Frei Mateus Peres. Foto: Ordem dos Pregadores

 

O frade dominicano Mateus Peres, especialista em Teologia Moral e que integrou uma geração de católicos marcada por preocupações sociais, políticas e de aprofundamento teológico, morreu na noite de domingo para segunda-feira, 20 de Julho, no Hospital de Santa Maria, em Lisboa. Tinha 87 anos e era um exímio teólogo moral e pregador, fazendo jus ao nome da Ordem dos Pregadores a que pertencia.

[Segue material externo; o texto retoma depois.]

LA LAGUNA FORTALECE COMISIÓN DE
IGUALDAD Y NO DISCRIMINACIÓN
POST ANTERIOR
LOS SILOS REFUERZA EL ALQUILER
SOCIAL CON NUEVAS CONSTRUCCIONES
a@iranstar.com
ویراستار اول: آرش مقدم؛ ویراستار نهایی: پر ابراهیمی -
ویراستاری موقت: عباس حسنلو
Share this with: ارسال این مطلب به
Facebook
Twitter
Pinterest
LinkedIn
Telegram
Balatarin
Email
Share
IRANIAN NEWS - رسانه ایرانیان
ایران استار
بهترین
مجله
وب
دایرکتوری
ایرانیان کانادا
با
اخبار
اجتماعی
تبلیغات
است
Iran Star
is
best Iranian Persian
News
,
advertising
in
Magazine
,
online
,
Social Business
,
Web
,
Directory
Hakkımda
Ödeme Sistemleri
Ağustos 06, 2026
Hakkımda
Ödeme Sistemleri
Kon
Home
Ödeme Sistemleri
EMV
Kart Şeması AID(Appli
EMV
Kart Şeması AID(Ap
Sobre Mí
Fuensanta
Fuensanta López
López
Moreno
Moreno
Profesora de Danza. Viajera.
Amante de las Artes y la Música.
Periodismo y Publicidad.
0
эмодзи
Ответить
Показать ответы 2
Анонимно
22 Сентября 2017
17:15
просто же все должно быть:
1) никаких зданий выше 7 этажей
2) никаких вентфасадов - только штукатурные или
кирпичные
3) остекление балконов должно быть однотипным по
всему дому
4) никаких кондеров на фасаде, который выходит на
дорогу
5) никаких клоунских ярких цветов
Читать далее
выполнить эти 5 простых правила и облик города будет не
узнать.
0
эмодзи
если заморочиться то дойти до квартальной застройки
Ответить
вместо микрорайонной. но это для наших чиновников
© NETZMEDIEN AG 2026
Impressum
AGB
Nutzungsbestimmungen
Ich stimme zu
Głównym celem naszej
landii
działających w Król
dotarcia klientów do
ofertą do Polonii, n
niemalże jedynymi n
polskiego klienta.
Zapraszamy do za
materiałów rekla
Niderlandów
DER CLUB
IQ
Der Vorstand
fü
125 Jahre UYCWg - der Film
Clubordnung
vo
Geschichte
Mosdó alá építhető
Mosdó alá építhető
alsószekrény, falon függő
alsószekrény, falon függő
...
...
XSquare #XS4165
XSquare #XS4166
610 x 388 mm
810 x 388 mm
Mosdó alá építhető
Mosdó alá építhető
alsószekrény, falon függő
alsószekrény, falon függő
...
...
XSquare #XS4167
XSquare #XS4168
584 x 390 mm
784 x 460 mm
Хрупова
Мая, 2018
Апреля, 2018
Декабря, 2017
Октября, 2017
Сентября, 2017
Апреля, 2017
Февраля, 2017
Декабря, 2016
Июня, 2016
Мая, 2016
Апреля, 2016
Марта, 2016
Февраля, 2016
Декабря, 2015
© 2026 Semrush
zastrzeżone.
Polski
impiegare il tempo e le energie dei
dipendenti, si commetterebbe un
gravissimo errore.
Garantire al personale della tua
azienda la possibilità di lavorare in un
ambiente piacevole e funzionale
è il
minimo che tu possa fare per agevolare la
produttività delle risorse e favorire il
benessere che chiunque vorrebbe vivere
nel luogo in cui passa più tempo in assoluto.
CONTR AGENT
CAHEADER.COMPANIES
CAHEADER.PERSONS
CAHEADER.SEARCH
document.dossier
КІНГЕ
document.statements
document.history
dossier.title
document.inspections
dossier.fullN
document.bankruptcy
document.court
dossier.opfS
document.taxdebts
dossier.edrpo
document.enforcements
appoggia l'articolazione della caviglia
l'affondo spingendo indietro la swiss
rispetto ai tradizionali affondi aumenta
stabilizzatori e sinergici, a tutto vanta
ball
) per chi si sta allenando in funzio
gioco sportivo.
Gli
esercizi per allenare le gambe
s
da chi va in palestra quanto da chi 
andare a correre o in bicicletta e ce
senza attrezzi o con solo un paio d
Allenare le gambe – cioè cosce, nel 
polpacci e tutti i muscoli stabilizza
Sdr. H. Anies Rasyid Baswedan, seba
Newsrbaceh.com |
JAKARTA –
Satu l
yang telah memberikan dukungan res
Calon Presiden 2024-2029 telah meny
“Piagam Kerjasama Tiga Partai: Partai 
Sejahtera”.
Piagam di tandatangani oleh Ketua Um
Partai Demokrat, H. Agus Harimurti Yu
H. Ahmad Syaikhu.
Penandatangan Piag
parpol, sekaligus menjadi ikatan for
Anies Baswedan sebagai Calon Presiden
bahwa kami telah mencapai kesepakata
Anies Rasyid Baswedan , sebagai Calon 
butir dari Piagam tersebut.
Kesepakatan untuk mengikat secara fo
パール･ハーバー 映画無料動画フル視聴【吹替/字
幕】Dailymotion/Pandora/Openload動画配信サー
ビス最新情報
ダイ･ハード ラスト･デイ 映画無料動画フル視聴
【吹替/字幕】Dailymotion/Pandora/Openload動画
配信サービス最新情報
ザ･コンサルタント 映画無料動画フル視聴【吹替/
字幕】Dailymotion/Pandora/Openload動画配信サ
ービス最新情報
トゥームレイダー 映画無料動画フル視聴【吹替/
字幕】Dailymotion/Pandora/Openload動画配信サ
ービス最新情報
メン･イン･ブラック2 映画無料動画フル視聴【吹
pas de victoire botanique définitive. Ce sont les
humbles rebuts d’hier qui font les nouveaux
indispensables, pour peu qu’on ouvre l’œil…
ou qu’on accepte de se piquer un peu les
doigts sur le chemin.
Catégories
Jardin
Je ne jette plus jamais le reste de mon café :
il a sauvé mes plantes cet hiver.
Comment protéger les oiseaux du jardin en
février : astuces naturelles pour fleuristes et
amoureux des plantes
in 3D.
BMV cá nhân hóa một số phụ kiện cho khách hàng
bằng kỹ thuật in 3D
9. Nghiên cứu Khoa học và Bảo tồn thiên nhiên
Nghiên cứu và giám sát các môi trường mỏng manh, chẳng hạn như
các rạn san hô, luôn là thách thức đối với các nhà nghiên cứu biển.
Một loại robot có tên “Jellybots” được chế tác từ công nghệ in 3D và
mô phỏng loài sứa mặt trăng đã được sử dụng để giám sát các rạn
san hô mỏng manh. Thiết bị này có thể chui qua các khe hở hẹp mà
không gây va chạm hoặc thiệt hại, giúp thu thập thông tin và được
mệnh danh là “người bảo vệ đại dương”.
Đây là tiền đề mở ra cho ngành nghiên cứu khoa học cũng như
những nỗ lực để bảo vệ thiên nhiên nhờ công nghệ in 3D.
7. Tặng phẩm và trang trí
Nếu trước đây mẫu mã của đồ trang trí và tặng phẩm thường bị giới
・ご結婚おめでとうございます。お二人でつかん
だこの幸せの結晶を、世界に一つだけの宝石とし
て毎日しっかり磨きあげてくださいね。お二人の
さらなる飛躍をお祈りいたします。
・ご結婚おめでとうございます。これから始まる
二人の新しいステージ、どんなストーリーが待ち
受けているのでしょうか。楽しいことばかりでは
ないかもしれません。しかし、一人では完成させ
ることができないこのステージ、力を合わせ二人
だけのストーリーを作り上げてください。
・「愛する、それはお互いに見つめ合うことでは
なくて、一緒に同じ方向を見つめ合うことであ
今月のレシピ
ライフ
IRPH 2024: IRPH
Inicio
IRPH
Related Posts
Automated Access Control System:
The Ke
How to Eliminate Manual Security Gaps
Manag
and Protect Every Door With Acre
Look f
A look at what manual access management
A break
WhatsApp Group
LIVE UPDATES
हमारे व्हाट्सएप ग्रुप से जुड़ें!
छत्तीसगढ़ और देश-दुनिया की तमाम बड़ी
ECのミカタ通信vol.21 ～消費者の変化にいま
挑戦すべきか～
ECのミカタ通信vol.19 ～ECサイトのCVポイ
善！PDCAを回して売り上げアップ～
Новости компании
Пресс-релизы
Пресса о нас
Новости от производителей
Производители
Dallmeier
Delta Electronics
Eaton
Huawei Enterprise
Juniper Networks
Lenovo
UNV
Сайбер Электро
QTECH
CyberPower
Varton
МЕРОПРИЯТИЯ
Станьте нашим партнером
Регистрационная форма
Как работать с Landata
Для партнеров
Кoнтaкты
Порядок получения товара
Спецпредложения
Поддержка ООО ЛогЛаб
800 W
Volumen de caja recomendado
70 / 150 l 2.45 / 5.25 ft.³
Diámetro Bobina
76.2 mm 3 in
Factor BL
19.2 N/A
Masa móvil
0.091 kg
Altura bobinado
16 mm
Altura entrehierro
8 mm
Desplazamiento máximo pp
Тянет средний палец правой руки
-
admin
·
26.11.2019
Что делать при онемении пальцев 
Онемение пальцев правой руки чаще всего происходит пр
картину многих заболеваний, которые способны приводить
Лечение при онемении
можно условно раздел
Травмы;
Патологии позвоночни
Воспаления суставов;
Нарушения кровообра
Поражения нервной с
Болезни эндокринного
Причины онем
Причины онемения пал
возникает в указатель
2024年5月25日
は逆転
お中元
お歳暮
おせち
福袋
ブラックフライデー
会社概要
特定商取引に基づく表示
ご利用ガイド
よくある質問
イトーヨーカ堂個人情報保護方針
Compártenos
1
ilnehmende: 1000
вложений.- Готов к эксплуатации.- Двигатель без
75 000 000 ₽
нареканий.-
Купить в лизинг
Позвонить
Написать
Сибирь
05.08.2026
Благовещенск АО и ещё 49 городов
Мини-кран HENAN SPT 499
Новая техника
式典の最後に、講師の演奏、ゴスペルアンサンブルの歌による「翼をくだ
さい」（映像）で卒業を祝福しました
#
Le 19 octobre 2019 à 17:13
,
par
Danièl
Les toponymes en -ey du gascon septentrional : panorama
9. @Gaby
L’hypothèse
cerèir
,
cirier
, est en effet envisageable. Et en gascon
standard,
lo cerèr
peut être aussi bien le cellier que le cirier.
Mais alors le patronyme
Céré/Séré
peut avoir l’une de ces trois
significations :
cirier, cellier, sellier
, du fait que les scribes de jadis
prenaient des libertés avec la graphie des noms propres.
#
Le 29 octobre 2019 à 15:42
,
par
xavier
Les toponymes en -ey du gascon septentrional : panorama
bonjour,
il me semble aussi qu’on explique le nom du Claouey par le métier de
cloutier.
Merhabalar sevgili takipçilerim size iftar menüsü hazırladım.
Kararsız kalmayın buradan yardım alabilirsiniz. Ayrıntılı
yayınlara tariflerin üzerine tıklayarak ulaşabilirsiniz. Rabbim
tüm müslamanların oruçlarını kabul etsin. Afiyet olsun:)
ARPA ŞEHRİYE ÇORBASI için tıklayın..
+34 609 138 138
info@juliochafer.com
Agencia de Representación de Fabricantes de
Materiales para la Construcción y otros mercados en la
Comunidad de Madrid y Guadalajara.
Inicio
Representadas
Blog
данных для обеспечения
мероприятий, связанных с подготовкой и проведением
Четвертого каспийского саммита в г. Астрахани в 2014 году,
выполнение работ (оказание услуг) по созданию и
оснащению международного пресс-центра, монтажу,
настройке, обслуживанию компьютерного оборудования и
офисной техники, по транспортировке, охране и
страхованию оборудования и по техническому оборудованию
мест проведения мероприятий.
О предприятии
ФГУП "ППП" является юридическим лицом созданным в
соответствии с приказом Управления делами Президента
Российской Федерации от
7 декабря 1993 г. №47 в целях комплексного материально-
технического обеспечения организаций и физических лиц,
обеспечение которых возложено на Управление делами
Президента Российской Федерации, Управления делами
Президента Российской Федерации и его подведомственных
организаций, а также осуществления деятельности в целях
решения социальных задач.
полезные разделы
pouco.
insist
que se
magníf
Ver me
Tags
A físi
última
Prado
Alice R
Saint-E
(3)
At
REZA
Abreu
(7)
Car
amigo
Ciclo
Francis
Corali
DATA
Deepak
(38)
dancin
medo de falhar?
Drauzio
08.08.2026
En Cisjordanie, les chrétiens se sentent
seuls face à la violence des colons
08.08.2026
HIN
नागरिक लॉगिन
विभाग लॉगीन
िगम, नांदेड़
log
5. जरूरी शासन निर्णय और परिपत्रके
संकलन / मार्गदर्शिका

Nascido a 23 de Abril de 1933, em Lisboa, Mateus Cardoso Peres cresceu com uma geração de intelectuais onde se incluíam Cristovam Pavia, Nuno Portas, Helena Vaz da Silva, João Bénard da Costa, Nuno Bragança, José Escada e muitos outros. Esteve ligado ao início dos cursos de Verão de teologia dos dominicanos, à edição portuguesa da revista Concilium, bem como ao grupo que editou a revista O Tempo e o Modo, ambas na década de 1960.

Oriundo de uma família de nove irmãos, o seu pai, engenheiro electrotécnico, morreu cedo, tendo a mãe e todos os seus irmãos sido acolhidos por um tio materno. Licenciado em Direito, e mais tarde doutorado em Teologia, no Canadá, com um trabalho sobre O Sujeito Moral (publicado pela Universidade Católica), Mateus Peres viveu e trabalhou em várias comunidades dominicanas, tendo chegado a desempenhar cargos institucionais (foi prior provincial, mestre de estudantes e membro da Cúria Geral da Ordem dos Pregadores).

Há longos anos, era ele que assumia a celebração da eucaristia no Mosteiro das Monjas Dominicanas, encerrado há pouco mais de um ano, conforme o 7MARGENS contou na altura. As suas homilias, curtas, incisivas e dotadas de uma grande capacidade de relacionar os textos bíblicos, os quotidianos e as grandes questões do nosso tempo, constituíam um importante momento de reflexão e aprofundamento para as pessoas que ali acorriam.

Nesse mosteiro, programava e animava as “Conferências do Lumiar”, que durante mais de três décadas lançaram mensalmente debates inovadores no catolicismo lisboeta e português. Além disso, como destaca o actual provincial dos dominicanos portugueses, frei José Nunes, Mateus Peres foi convidado para inúmeras conferências e retiros, e chegou a ser presidente da CNIR (Confederação Nacional dos Institutos Religiosos masculinos, que daria lugar à actual Confederação dos Institutos Religiosos Portugueses, depois de se ter juntado ao ramo feminino).

Mateus Peres chegou a leccionar alguns anos na Universidade Católica Portuguesa, além de outros lugares no estrangeiro. “A sua perspectiva foi sempre a de uma séria e honesta busca da verdade, não deixando nunca de dar prioridade ao concreto da pessoa humana em situação, sem abandonar a lei moral objectiva e apresentada pela Igreja”, diz ainda frei José Munes, em nota enviada ao 7MARGENS.

A morte aconteceu depois de quase um mês de hospitalização, após um agravamento do seu estado de saúde, que se vinha deteriorando desde há anos.

O seu corpo chegará, às 12h desta terça-feira, 21 de Julho, ao Convento de São Domingos de Lisboa, onde será celebrada missa às 17h. O funeral sairá depois para o cemitério do Alto de São João, onde está prevista a cremação cerca das 18h30h.